Purpose: Craniofacial (CF) reconstruction surgery involves a surgical approach to the CF region to repair cranial vault and facial deformities. The surgery is extensive, often requiring wide scalp dissections and multiple osteotomies and is associated with significant postoperative pain and analgesic requirements. Dexmedetomidine is a highly selective alpha-2 receptor agonist that mediates central nervous system sympathetic activity and pain modulation, thus producing both analgesia and sedation. Intraoperative use of dexmedetomidine could be particularly helpful in these surgeries as a means of reducing postoperative opioid administration and opioid-induced side effects. We hypothesized that intraoperative administration of dexmedetomidine in children undergoing CF reconstructive surgery would have a greater reduction in postoperative opioid requirements, pain, sedation scores, and opioid-induced side effects compared to patients who did not receive dexmedetomidine.

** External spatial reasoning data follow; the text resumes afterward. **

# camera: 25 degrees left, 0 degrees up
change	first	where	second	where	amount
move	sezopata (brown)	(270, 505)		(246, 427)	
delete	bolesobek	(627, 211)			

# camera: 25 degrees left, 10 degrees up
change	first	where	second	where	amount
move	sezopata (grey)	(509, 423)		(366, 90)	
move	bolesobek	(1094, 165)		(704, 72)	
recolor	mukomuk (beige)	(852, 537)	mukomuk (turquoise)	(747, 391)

Methods: All patients with craniosynostosis who underwent either CVR or BFOA at Children’s National Health System between July 1, 2013 and June 30, 2017 (48 months duration) were retrospectively evaluated. Thirty-nine patients received dexmedetomidine intraoperatively while 41 patients did not receive dexmedetomidine. Demographic data was analyzed and a multitude of continuous and categorical perioperative variables were assessed. Primary outcome measure was mean postoperative morphine equivalent requirements. Secondary outcome measures included presence of opioid related side effects, pain scores, mechanical ventilator days, and ICU and hospital length of stay. Normality of all continuous outcomes was determined and means were compared using a student’s t-test. Categorical outcomes were compared using a Fisher’s exact test. A p-value of <0.05 was considered statistically significant.

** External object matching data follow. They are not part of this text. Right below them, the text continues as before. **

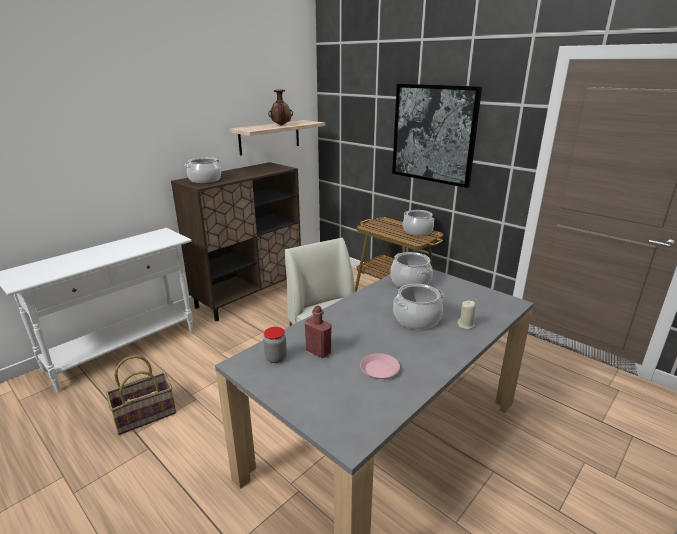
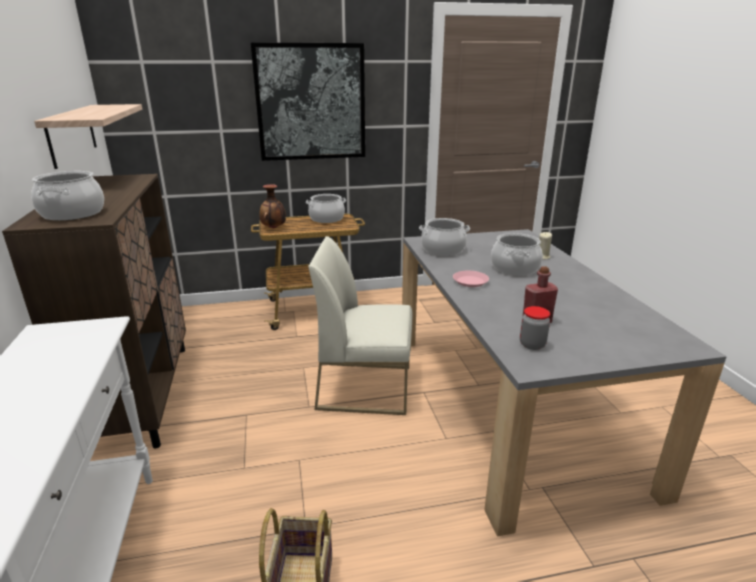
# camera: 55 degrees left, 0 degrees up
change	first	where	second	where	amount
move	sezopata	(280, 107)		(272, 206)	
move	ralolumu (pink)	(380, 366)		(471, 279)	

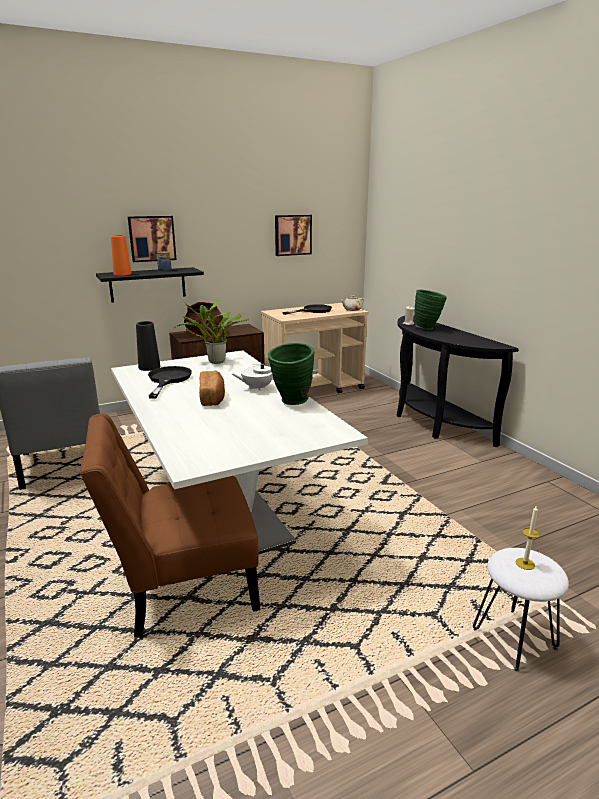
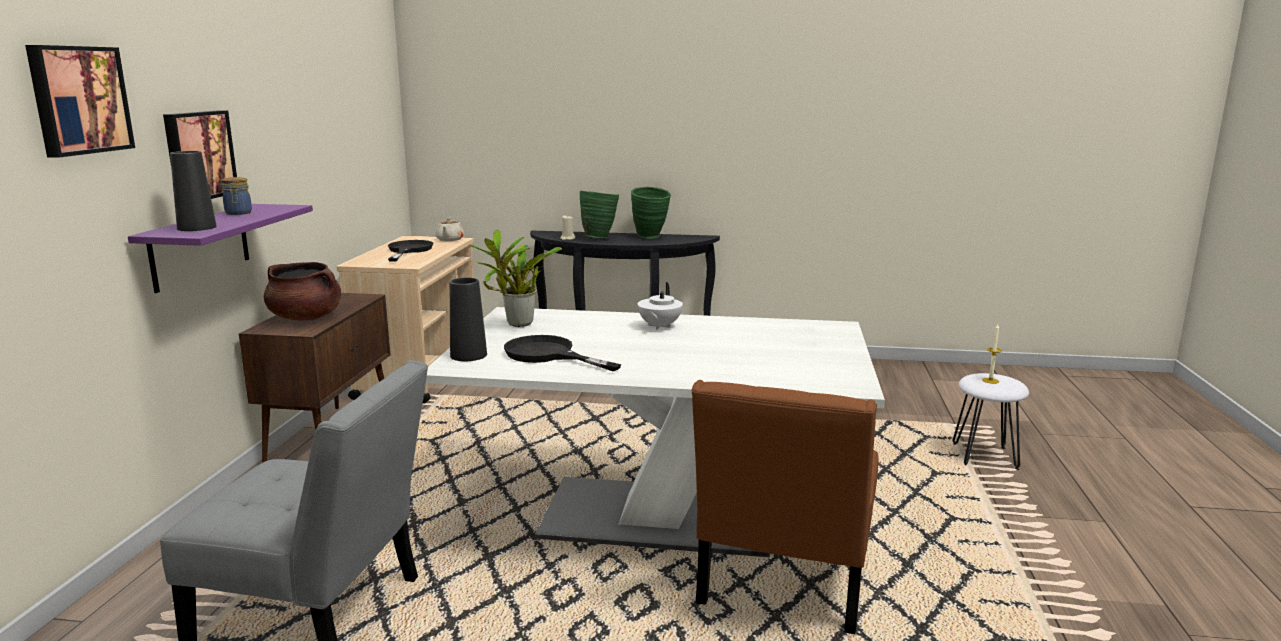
# camera: 55 degrees left, 5 degrees down
change	first	where	second	where	amount
move	bolesobek	(293, 235)		(80, 101)	
recolor	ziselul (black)	(150, 284)	ziselul (purple)	(220, 248)	
recolor	sezopata (orange)	(121, 255)	sezopata (black)	(193, 191)	
move	sezopata (green)	(291, 374)		(651, 213)	
delete	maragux	(212, 388)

Results: There were significant demographic differences in terms of age and weight between the two groups in which those receiving dexmedetomidine were younger and weighed less than those that did not receive dexmedetomidine. Intraoperative dexmedetomidine use was not associated with significantly lower postoperative opioid requirements or pain scores. However, patients who received higher doses of intraoperative dexmedetomidine did have significantly lower rescue medication administration for nausea and vomiting postoperatively.

Conclusion: Contrary to the hypothesis, dexmedetomidine was not associated with reduced postoperative opioid requirements or pain scores in children undergoing CF reconstructive surgery. Interestingly, our findings suggest that dexmedetomidine may be protective in terms of postoperative opioid-induced nausea. A prospective, randomized controlled trial is needed to better analyze the relationship between intraoperative dexmedetomidine use and postoperative opioid requirements, opioid-related side effects, and pain scores in children undergoing such surgery.